Bu nedenlerle, ormancılığımız, teknikten çok toplumsal ve siyasal gerçeklikler doğrultusunda biçimlenmiştir. 1980’den sonra, özellikle 2000’li yıllarda ise ormancılığımızda teknik gereklerin yerine getirilebilmesi de, neredeyse tümüyle bireysel duyarlıklara ve girişimlere kalmıştır. 6831 sayılı yasa böylesi koşullarda hazırlanmış, uygulanmaya çalışılmış; gerek duyulduğunda da pek çok kez değiştirilmiştir.
Kısacası; 6831 sayılı yasa, olması gerekenin aksine, toplumsal ve siyasal işlevleri her dönemde öne çıkmış bir düzenlemedir; yanı sıra, yapılan değişiklikler de çoğunlukla bu doğrultuda olmuştur.
6831 sayılı Orman Kanunu, “katılımcı” bir süreçte hazırlanmıştır !

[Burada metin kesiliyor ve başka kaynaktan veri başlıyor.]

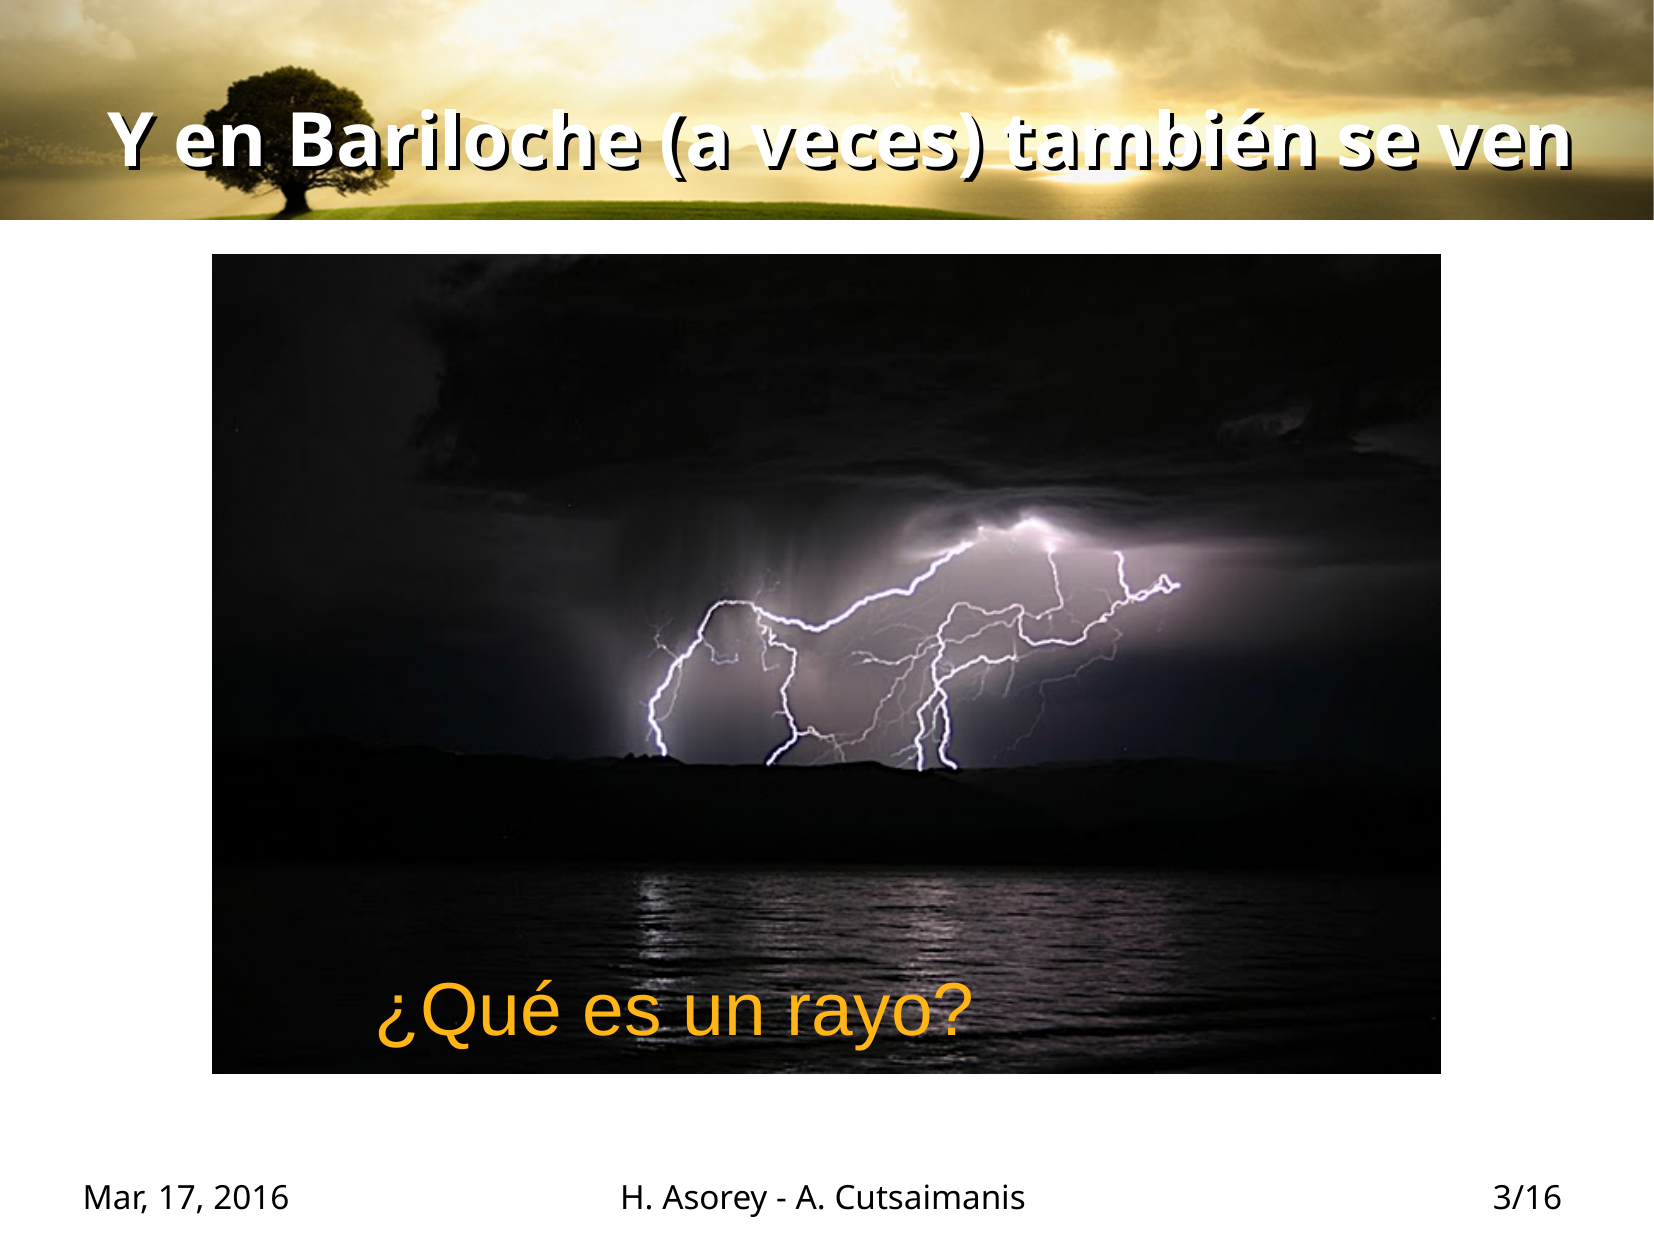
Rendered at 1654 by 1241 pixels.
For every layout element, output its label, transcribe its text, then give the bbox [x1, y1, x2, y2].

picture [0, 0, 1654, 220]
picture [212, 254, 1441, 1074]
text_box ¿Qué es un rayo? [360, 960, 990, 1059]
title Y en Bariloche (a veces) también se ven [86, 49, 1576, 226]
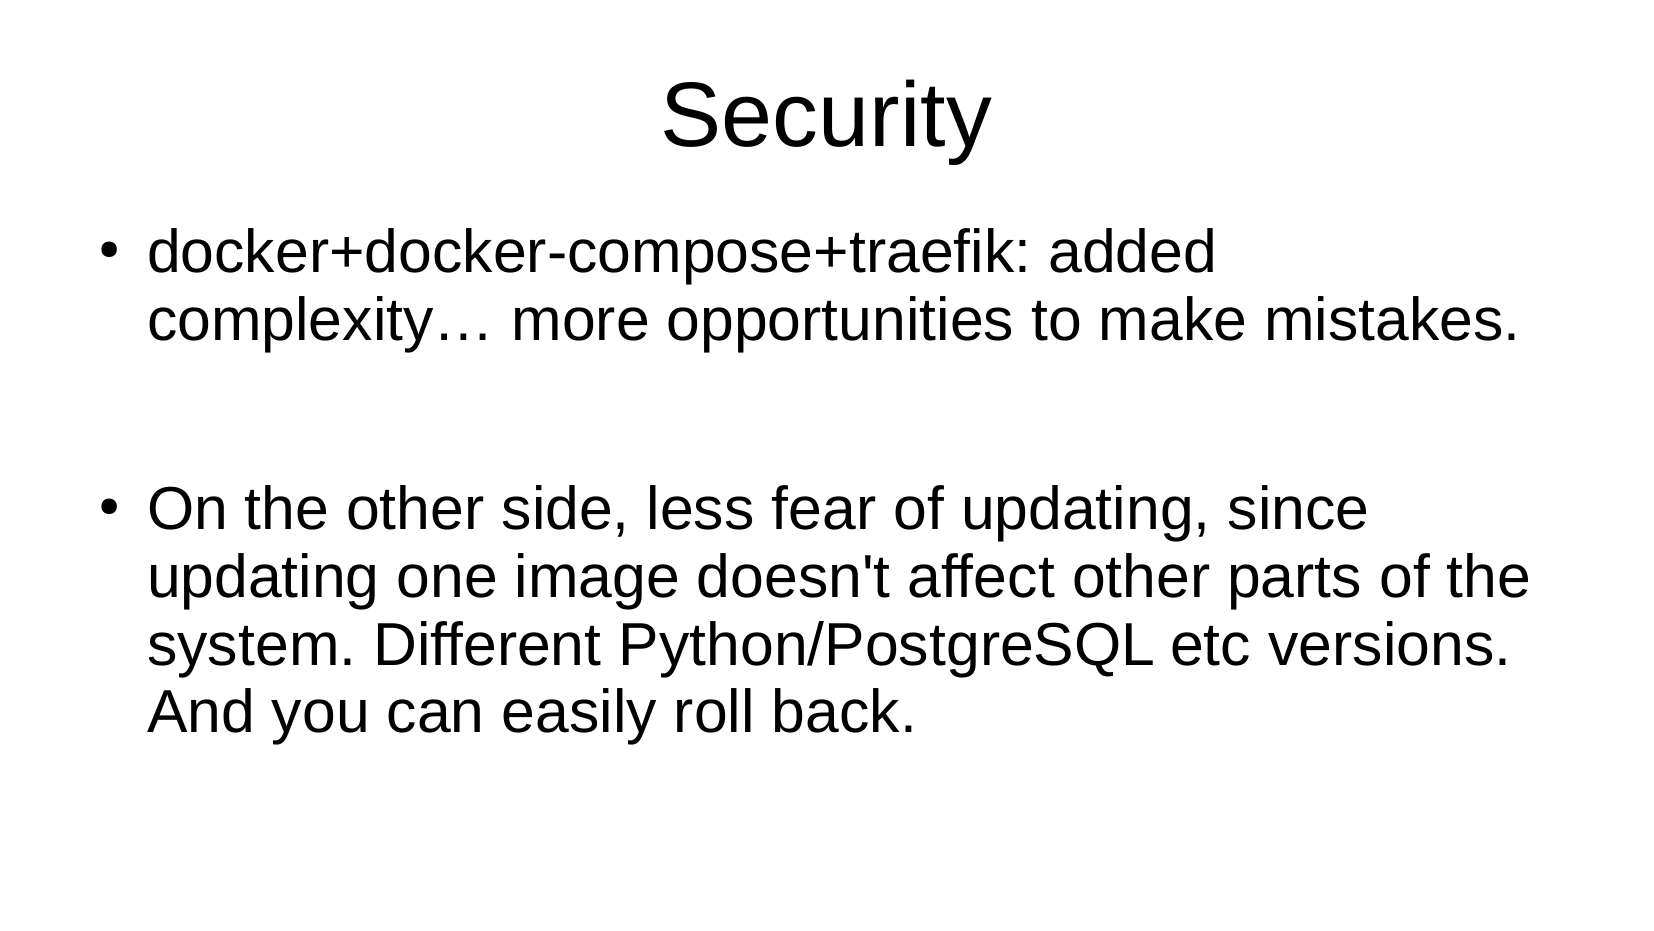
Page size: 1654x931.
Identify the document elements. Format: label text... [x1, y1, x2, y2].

list docker+docker-compose+traefik: added complexity… more opportunities to make mistakes. On the other side, less fear of updating, since updating one image doesn't affect other parts of the system. Different Python/PostgreSQL etc versions. And you can easily roll back. [82, 217, 1571, 758]
title Security [82, 37, 1571, 193]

Bildiğiniz gibi, “katılımcılık”, Dünya Bankası, Birleşmiş Milletler vb ülkelerarası kuruluşların, özellikle 1980’den sonra, yaygınlaştırmaya çalıştıkları yönetsel bir ilke olmuştur. Görünümde devleti her alanda küçültme, “terbiye etme” (!), ekonomik yaşamdan çekme vb amaçlarla gündeme getirilen bu ilke, doğal olarak ülkemizde de benimsenmiştir. Ne var ki, “katılımcı” uygulamalar, kimlerin/kuruluşların hangi karar ve uygulama süreçlerine hangi yetki ve sorumluluklarla katılabileceği tümüyle siyasal iktidarın istencine; daha açık bir söyleyişle keyfine bırakılmış gülünç birliktelikler olmaktan öteye geçememiştir. Bu nedenle de “katılımcı” süreçlere çağrılanlar, ne denli içtenlikli olursa olsun, çoğu durumda, “konu mankeni” işlevini görmüştür. Oysa 6831 sayılı yasa, üstelik de Demokrat Parti (DP) gibi “ormanlardan” siyasal amaçlarla yararlanmayı da hedefleyen bir siyasal oluşumun tek başına hükümet olduğu bir dönemde çok daha kapsayıcı, demokratik ve işlevsel bir katılımcı süreç içinde hazırlanmıştır. Başta İÜ Orman Fakültesi, Türkiye Ormancılar Cemiyeti ile yeni kurulmuş TMMOB Orman Mühendisleri Odası olmak üzere ilgili kuruluşlardan temsilcilerin oluşturulduğu çalışma kurulları, Ziraat Vekâleti ile Orman Umum Müdürlüğü’nün (OUM) ilgili birimlerinden katkılar alınmış; taraflar arasında yoğun tartışmalar yapılmıştır. Örneğin, DP’nin iktidarının ilk aylarında;
ü  Ormancılık İstişari Toplantısı”, düzenlenmiş;
ü  İÜ Orman Fakültesi, “Orman Fakültesi Profesörler Kurulu’nun Ormancılığımızın Ana Meseleleri Hakkında Görüşleri” kamuoyuna açıklamış;
ü  Orman Umum Müdürü, ormancılık demokratik kitle örgütleriyle sürekli olarak görüşmeler yapmış;
ü  Türkiye Ormancılar Cemiyeti, kamuoyunda ilgiyle karşılanan ünlü Yeşil Kitap(Orman Davamız) başlıklı kitapçığı yayımlamış; ““Taslak konunun tabiatına, ülkenin şartlarına ve vatanımızın geleceğine ait zorunlulukların uygun olarak hazırlanmamıştır…Orman sınırlandırması konusunda da ülkeye gerekli orman varlığının dokunulmazlığının sağlanması hedefi gözden kaçırılmış, orman zararına ormandan ne kazanılmak gerekiyorsa sınırlama işi adeta ona göre yönlendirilmiştir.” vb içerikte açıklamalarıyla konuyu sürekli olarak gündemde tutmuştur.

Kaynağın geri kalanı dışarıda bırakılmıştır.